Correlation Between Fitell Ordinary and Kohls Corp
Can any of the company-specific risk be diversified away by investing in both Fitell Ordinary and Kohls Corp at the same time? Although using a correlation coefficient on its own may not help to predict future stock returns, this module helps to understand the diversifiable risk of combining Fitell Ordinary and Kohls Corp into the same portfolio, which is an essential part of the fundamental portfolio management process.
By analyzing existing cross correlation between Fitell Ordinary and Kohls Corp, you can compare the effects of market volatilities on Fitell Ordinary and Kohls Corp and check how they will diversify away market risk if combined in the same portfolio for a given time horizon. You can also utilize pair trading strategies of matching a long position in Fitell Ordinary with a short position of Kohls Corp. Check out your portfolio center. Please also check ongoing floating volatility patterns of Fitell Ordinary and Kohls Corp.
Diversification Opportunities for Fitell Ordinary and Kohls Corp
-0.56 | Correlation Coefficient |
Excellent diversification
The 3 months correlation between Fitell and Kohls is -0.56. Overlapping area represents the amount of risk that can be diversified away by holding Fitell Ordinary and Kohls Corp in the same portfolio, assuming nothing else is changed. The correlation between historical prices or returns on Kohls Corp and Fitell Ordinary is a relative statistical measure of the degree to which these equity instruments tend to move together. The correlation coefficient measures the extent to which returns on Fitell Ordinary are associated (or correlated) with Kohls Corp. Values of the correlation coefficient range from -1 to +1, where.
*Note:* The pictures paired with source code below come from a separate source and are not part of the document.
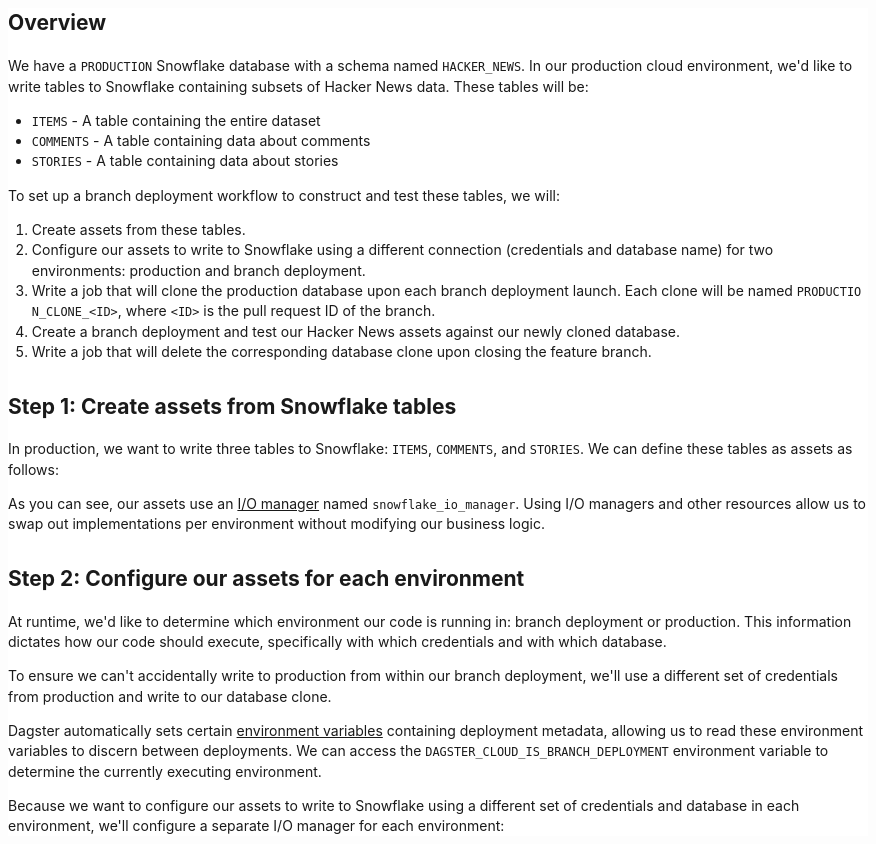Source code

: ## Overview

We have a `PRODUCTION` Snowflake database with a schema named `HACKER_NEWS`. In our production cloud environment, we'd like to write tables to Snowflake containing subsets of Hacker News data. These tables will be:

- `ITEMS` - A table containing the entire dataset
- `COMMENTS` - A table containing data about comments
- `STORIES` - A table containing data about stories

To set up a branch deployment workflow to construct and test these tables, we will:

1. Create assets from these tables.
2. Configure our assets to write to Snowflake using a different connection (credentials and database name) for two environments: production and branch deployment.
3. Write a job that will clone the production database upon each branch deployment launch. Each clone will be named `PRODUCTION_CLONE_<ID>`, where `<ID>` is the pull request ID of the branch.
4. Create a branch deployment and test our Hacker News assets against our newly cloned database.
5. Write a job that will delete the corresponding database clone upon closing the feature branch.

## Step 1: Create assets from Snowflake tables

In production, we want to write three tables to Snowflake: `ITEMS`, `COMMENTS`, and `STORIES`. We can define these tables as assets as follows:

<CodeExample
  path="docs_snippets/docs_snippets/guides/dagster/development_to_production/assets.py"
  startAfter="start_assets"
  endBefore="end_assets"
  title="src/my_project/assets.py"
/>

As you can see, our assets use an [I/O manager](/guides/build/io-managers) named `snowflake_io_manager`. Using I/O managers and other resources allow us to swap out implementations per environment without modifying our business logic.

## Step 2: Configure our assets for each environment

At runtime, we'd like to determine which environment our code is running in: branch deployment or production. This information dictates how our code should execute, specifically with which credentials and with which database.

To ensure we can't accidentally write to production from within our branch deployment, we'll use a different set of credentials from production and write to our database clone.

Dagster automatically sets certain [environment variables](/deployment/dagster-plus/management/environment-variables/built-in) containing deployment metadata, allowing us to read these environment variables to discern between deployments. We can access the `DAGSTER_CLOUD_IS_BRANCH_DEPLOYMENT` environment variable to determine the currently executing environment.

Because we want to configure our assets to write to Snowflake using a different set of credentials and database in each environment, we'll configure a separate I/O manager for each environment:

<CodeExample
  path="docs_snippets/docs_snippets/guides/dagster/development_to_production/branch_deployments/repository_v1.py"
  title="src/my_project/resources.py"
/>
The correlation of zero (0) is possible when the price movement of Kohls Corp has no effect on the direction of Fitell Ordinary i.e., Fitell Ordinary and Kohls Corp go up and down completely randomly.
Pair Corralation between Fitell Ordinary and Kohls Corp
Given the investment horizon of 90 days Fitell Ordinary is expected to generate 2.01 times more return on investment than Kohls Corp. However, Fitell Ordinary is 2.01 times more volatile than Kohls Corp. It trades about -0.06 of its potential returns per unit of risk. Kohls Corp is currently generating about -0.19 per unit of risk. If you would invest 3,401 in Fitell Ordinary on August 31, 2024 and sell it today you would lose (701.00) from holding Fitell Ordinary or give up 20.61% of portfolio value over 90 days.
Time Period | 3 Months [change] |
Direction | Moves Against |
Strength | Very Weak |
Accuracy | 100.0% |
Values | Daily Returns |
Fitell Ordinary vs. Kohls Corp
Performance |
Timeline |
Fitell Ordinary |
Kohls Corp |
Fitell Ordinary and Kohls Corp Volatility Contrast
Predicted Return Density |
Returns |
Pair Trading with Fitell Ordinary and Kohls Corp
The main advantage of trading using opposite Fitell Ordinary and Kohls Corp positions is that it hedges away some unsystematic risk. Because of two separate transactions, even if Fitell Ordinary position performs unexpectedly, Kohls Corp can make up some of the losses. Pair trading also minimizes risk from directional movements in the market. For example, if an entire industry or sector drops because of unexpected headlines, the short position in Kohls Corp will offset losses from the drop in Kohls Corp's long position.Fitell Ordinary vs. Savers Value Village, | Fitell Ordinary vs. Container Store Group | Fitell Ordinary vs. ZOOZ Power Ltd | Fitell Ordinary vs. GrowGeneration Corp |
Kohls Corp vs. Nordstrom | Kohls Corp vs. Dillards | Kohls Corp vs. Marks Spencer Group | Kohls Corp vs. Marks and Spencer |
Check out your portfolio center.Note that this page's information should be used as a complementary analysis to find the right mix of equity instruments to add to your existing portfolios or create a brand new portfolio. You can also try the Portfolio File Import module to quickly import all of your third-party portfolios from your local drive in csv format.